LLMs and Image AIs are the opposite of self-driving cars. "Everybody" had concrete expectations for at least half a decade now that the moment where self-driving cars would surpass human ability was imminent, yet the tech hasn't lived up to it (yet). While practically nobody was expecting AI to be able to do the jobs of artists, programmers or poets anywhere near human level anytime soon, yet here we are.
Great work, congratulations! One question, if I understood it right you based your demo on GPT-2 - what is your experience working with those open-source language AIs. In terms of computational requirements and performance?

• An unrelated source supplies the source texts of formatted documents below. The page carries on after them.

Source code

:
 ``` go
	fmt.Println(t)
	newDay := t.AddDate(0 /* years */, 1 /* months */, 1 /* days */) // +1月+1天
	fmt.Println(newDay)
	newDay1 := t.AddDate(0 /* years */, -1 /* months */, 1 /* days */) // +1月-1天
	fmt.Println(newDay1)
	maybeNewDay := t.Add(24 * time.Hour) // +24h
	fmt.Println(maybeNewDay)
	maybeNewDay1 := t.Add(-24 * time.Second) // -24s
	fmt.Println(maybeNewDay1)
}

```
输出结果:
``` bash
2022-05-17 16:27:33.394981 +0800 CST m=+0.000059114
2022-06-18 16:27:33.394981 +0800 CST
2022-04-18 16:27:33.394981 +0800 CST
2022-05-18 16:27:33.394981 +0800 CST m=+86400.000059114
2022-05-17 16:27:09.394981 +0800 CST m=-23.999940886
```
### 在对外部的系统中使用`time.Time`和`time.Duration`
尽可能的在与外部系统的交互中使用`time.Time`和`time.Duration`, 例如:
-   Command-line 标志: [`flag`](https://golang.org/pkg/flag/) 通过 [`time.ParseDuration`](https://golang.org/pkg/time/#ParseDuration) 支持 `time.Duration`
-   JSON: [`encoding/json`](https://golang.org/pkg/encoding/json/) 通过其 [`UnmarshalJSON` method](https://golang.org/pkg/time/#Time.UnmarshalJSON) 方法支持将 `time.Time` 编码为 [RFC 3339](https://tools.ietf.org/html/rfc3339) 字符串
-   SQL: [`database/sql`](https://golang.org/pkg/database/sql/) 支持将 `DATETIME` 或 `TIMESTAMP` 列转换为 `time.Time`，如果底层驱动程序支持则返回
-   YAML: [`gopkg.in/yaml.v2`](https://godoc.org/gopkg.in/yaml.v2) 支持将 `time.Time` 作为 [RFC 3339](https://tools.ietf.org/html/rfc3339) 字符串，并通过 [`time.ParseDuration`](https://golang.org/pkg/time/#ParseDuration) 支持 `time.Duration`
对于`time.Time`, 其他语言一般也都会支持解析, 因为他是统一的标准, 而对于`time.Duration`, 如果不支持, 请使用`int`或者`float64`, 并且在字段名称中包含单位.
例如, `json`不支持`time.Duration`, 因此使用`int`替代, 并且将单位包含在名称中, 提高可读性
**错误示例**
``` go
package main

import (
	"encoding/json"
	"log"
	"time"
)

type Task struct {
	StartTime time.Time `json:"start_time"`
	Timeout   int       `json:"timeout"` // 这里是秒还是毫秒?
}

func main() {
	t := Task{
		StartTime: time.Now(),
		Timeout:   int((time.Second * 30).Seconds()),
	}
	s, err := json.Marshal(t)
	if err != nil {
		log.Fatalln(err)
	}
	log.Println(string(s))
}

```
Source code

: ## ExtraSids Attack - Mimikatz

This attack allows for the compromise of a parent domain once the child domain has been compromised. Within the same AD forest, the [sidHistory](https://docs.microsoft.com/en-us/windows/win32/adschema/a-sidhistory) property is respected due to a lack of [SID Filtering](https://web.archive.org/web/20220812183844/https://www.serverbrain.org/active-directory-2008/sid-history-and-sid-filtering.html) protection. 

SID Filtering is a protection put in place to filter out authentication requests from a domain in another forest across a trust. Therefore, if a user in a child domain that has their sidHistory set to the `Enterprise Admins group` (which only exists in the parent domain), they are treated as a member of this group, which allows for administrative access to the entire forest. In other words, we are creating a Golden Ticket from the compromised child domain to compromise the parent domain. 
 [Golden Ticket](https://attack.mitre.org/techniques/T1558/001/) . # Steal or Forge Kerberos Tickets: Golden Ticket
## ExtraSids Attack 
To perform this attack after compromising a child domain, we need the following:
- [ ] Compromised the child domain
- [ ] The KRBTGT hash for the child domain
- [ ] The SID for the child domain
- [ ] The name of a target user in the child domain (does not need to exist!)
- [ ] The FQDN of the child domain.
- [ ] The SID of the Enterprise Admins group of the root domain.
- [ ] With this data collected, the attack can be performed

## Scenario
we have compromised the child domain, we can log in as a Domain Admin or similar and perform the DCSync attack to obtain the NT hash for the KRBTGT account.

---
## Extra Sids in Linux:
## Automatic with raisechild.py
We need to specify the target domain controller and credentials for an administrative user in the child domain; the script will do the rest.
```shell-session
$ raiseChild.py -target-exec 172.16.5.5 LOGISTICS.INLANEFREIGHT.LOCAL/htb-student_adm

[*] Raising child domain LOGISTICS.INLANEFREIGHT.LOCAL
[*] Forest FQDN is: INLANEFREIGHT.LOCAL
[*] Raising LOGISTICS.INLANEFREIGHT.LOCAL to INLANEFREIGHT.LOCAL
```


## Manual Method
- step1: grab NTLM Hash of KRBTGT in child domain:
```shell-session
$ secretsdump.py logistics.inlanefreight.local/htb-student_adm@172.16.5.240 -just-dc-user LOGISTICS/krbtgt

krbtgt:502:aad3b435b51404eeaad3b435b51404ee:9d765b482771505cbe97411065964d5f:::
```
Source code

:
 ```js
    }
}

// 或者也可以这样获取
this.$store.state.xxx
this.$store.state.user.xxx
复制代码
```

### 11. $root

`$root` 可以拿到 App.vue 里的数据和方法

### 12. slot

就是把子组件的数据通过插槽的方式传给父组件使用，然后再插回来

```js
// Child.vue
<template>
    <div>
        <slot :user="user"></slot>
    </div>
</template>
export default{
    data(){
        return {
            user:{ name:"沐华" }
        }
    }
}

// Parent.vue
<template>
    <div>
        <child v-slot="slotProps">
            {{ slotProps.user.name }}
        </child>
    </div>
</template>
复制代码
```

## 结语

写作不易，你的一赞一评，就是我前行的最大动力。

I'm really fascinated by all the tools the OS community is building based on StableDiffusion (like OP's), which compares favourably with the latest closed-source models like Dall-E or Midjourney, and can run reasonably well on a high-end home computer or a very reasonably-sized cloud instance. For language models, it seems the requirements are substantially higher, and it's hard to match the latest GPT versions in terms of quality.
If LLMs (etc.) had the same requirements and business models as AV cars they'd still be considered a failure. Nobody expects Stable Diffusion to have a 6-sigma accuracy rate*, nor do we expect ChatGPT to seamlessly integrate into a human community. The AV business model discourages individual or small scale participation, so we wouldn't even have SD (would anyone allow a single OSS developer to drive or develop an AV car? Ok, there's Comma, that's all there is on the OSS side).
* The amount of times that I've seem an 'impressive' selections of AI images that I consider a critical failure deserves it's own word. The AIs are impressive for even getting that far, it's just that some people have bad taste and pick the bad outputs.